Hot tears started to her eyes, but she winked them back. He shook his head, got up, then turned to her as though he had to explain something to a child. “We’re not talking about things. We’re talking about words. I’m not a poet. I don’t even want to be a poet. To me, that’s just funny. I say something to you my own way, and wham you go moral on me. Well what do I do now? It’s a pure question of prudery, and—”
“That’s a lie.”
Her lungs were filling with breath now, so much that she felt it would suffocate her. Her face screwed up into the squint, and the glittering tears made her eyes look hard, cold, and feline. She sat perfectly still, her legs crossed, and looked at him, where he stood facing her on the other side of the room.

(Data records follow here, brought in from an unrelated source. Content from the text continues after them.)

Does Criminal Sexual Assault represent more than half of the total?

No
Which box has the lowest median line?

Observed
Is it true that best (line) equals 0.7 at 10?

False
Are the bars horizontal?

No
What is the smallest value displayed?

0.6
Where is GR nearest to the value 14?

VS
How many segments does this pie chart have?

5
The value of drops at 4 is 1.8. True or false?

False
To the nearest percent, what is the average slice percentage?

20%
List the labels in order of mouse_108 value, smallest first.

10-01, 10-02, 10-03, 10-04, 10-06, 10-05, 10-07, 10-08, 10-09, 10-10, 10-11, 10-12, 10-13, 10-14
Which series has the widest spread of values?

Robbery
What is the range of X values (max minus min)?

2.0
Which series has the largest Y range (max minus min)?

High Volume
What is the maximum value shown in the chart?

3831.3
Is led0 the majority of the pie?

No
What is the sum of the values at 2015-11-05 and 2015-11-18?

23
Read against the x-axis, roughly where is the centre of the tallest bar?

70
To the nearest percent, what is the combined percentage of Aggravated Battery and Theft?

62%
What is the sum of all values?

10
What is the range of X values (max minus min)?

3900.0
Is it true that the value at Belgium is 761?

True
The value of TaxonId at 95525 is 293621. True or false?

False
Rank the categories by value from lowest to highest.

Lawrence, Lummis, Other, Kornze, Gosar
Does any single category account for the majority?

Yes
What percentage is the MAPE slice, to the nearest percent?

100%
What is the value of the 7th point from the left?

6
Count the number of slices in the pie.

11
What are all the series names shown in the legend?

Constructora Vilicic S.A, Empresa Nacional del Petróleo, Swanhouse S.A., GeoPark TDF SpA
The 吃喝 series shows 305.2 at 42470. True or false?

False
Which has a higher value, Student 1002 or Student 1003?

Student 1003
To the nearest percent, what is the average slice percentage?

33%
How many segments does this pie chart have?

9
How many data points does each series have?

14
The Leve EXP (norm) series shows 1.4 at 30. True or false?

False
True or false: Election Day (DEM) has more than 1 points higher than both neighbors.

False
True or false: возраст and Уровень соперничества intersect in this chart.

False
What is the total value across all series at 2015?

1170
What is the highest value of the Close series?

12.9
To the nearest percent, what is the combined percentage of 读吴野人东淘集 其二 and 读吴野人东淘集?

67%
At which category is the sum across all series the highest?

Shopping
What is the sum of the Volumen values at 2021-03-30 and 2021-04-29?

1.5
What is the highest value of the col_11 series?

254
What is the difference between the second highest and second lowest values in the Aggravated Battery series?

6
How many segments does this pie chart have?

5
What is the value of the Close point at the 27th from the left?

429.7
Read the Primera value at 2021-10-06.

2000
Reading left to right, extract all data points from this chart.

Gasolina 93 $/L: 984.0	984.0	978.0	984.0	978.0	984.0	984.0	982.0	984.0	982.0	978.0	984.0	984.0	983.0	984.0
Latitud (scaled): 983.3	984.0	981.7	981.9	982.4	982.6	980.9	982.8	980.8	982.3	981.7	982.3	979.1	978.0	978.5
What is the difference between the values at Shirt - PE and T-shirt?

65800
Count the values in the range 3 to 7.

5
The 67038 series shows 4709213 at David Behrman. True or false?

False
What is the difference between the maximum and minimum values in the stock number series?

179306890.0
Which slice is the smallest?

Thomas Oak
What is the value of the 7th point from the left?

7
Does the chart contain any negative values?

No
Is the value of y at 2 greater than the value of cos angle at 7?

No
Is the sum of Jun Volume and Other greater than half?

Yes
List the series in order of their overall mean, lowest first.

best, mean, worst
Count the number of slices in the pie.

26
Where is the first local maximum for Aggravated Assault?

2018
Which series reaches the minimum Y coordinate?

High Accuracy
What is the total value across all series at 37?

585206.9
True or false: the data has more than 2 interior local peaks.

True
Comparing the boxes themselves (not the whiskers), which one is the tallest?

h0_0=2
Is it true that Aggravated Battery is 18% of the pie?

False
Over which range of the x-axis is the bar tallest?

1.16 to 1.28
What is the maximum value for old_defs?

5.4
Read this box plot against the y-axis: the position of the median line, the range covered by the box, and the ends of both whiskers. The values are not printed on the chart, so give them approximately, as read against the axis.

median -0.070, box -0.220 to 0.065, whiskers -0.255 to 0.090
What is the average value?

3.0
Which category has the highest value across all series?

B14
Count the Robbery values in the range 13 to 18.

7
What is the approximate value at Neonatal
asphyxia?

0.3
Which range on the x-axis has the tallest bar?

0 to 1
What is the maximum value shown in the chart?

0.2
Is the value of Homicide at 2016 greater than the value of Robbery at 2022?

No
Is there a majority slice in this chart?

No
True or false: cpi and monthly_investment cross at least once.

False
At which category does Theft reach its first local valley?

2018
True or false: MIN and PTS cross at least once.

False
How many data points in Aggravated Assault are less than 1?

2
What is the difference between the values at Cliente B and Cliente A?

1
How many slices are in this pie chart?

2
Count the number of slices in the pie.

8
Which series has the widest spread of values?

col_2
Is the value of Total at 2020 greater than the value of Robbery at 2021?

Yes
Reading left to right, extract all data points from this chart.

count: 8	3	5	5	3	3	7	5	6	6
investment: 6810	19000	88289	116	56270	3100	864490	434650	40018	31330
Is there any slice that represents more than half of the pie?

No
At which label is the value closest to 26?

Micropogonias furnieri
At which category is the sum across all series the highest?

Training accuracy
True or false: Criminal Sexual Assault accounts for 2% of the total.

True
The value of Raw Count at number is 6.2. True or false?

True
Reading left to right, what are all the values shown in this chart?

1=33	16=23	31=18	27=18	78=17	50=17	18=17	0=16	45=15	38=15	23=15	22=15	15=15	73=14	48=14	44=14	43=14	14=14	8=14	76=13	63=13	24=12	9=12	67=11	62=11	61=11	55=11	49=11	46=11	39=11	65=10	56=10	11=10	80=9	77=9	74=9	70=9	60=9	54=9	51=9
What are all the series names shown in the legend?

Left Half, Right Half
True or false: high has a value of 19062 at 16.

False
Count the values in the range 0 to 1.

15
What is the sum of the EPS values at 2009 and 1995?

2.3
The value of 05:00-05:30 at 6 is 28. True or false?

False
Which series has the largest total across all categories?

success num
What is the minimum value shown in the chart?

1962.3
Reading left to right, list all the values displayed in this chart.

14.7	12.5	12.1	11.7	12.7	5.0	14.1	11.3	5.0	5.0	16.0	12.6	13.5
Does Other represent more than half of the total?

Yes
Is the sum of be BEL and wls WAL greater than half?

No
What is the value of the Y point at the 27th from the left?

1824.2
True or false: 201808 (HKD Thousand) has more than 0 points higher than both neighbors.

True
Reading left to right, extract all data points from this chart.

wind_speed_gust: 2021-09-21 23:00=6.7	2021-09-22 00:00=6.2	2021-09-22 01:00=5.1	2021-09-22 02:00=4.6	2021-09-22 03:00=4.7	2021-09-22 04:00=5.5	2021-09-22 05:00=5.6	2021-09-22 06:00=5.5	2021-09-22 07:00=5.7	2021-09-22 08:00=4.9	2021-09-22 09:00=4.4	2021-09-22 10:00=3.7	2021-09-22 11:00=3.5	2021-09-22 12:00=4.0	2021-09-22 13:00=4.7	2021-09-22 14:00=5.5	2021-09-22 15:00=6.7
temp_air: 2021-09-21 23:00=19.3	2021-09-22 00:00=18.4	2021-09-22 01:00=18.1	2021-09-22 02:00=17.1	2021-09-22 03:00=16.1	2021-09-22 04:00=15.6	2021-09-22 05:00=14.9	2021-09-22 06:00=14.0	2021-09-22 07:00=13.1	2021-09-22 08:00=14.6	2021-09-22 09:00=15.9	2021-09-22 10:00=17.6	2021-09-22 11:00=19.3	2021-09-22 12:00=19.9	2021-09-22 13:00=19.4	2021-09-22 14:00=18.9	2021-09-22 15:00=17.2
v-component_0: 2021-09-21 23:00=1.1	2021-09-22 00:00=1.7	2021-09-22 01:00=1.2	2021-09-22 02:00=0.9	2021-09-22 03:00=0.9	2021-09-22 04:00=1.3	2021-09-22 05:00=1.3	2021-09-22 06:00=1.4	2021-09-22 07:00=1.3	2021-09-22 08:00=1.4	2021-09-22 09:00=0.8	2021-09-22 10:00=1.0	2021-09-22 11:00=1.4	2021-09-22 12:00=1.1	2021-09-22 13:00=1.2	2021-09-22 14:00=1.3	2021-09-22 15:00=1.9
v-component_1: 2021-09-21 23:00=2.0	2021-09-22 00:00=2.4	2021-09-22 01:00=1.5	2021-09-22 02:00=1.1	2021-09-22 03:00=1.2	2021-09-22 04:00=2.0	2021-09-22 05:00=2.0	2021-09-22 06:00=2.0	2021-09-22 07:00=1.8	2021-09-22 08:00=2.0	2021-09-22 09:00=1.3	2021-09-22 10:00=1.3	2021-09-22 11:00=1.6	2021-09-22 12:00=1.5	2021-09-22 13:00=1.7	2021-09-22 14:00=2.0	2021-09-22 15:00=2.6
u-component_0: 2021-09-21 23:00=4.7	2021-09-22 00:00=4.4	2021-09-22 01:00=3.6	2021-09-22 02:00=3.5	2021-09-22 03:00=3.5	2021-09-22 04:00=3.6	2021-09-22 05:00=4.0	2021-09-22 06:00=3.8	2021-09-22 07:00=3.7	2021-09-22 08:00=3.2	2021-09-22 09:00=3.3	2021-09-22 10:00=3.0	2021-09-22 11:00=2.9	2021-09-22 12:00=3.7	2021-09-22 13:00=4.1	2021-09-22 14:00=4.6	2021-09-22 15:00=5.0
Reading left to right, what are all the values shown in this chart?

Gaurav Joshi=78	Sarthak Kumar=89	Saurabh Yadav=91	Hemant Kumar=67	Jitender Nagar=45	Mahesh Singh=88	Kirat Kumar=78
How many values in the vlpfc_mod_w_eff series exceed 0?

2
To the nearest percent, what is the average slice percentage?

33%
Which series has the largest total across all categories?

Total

After a long pause she went on, in a passionate, trembling voice. “Since you’ve known me, that’s what I’ve been to you, a piece of tail. You’ve taken me to mountain shacks and back-street speakeasies, you’ve never introduced me to your friends — except for a few men you’ve brought over to dinner sometimes — or your mother, or your sister, or any member of your family. You’re ashamed of me, and now that you’re in my debt, you had to say what you just said to me, to get even. It’s not a surprise to me. I’ve known it all along. Now you can go.”